Compressing Cryptographic Resources, *Niv Gilboa,* Yuval Ishai

Given *n* players, they defined two-phase protocols. First, the dealer securely distributes "resources" to each player, and then the players communicate over insecure channels. This model can achieve, for example, private communications, private modular addition, or proactive secret sharing. However, long pads may be required for perfectly secure solutions. By using pseudorandom generators, arbitrarily long pseudo-pads can be created. Still, the system has to defend against malicious coalitions. So each player gets a subset of the replicated seeds, which are used in turn to form the pseudo-pads. They solved a combinatorial problem for general linear correlation by finding the patterns for the replication; the solution is based on graph theory and linear algebra.

Coding Constructions for Blacklisting Problems without Computational Assumptions, Ravi Kumar, Sridhar Rajagopalan, *Amit Sahai*

The model is broadcast with a large number of users, but occasionally a few users need to be excluded (e.g., surprise party announcements). Each user has an ID and decryption mechanism. The trivial solution of different mechanisms for each user is enormously inefficient with respect to communications and user storage. Also, the constructions should use the encryption and decryption functions in a black box model. Their main result is based on algebraic-geometric codes and the communications overhead is independent of the total number of users. It is the first feasible solution, insofar as the storage requirements are poly-logarithmic in the number of users.
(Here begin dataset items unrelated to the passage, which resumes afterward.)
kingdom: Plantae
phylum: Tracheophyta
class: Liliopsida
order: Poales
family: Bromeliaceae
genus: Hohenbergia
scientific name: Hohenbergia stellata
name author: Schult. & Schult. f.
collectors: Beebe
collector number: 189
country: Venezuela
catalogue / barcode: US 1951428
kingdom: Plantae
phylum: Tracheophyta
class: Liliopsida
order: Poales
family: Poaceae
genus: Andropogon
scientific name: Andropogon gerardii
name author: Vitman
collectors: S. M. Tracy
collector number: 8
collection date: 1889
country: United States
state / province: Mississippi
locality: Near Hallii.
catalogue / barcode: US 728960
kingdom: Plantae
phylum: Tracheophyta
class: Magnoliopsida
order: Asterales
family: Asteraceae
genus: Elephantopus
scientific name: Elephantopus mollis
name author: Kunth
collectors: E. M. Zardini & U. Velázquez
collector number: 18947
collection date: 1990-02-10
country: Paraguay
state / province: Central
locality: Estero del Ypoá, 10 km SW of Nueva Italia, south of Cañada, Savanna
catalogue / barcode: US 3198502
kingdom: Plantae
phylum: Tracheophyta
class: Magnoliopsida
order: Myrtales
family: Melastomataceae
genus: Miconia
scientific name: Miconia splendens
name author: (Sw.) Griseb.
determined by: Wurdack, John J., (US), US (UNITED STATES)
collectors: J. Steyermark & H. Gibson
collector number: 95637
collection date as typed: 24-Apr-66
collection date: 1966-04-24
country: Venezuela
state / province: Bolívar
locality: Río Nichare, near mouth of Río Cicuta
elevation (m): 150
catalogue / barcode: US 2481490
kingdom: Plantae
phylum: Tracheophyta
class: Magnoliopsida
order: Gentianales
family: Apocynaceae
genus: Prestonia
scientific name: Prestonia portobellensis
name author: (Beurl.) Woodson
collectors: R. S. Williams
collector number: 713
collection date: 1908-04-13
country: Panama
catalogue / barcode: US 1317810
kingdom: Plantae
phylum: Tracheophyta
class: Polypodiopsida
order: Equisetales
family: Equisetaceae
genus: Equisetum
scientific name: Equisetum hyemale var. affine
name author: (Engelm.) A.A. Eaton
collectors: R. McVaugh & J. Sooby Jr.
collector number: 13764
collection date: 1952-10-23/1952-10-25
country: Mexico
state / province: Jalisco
An Information Theoretic Analysis of Rooted-Tree Based Secure Multicast Key Distribution Schemes, Radha Poovendran, John S. Baras

Multicast communication has many commercial applications, e.g., stock quotes, news, and sporting events. Security considerations include integrity, confidentiality, routing, failure recovery, and membership additions and deletions. Several methods of member revocation based on a rooted tree have been proposed. The authors used information theory to study and optimize this data structure for the member revocation problem. The optimal average number of keys per member in the tree depends on the entropy of the member revocation event, which should be maximized for the currently proposed strategies, regardless of the revocation probabilities. They analyzed both the compromises and collusions needed to break the system and gave a simple rule for group size.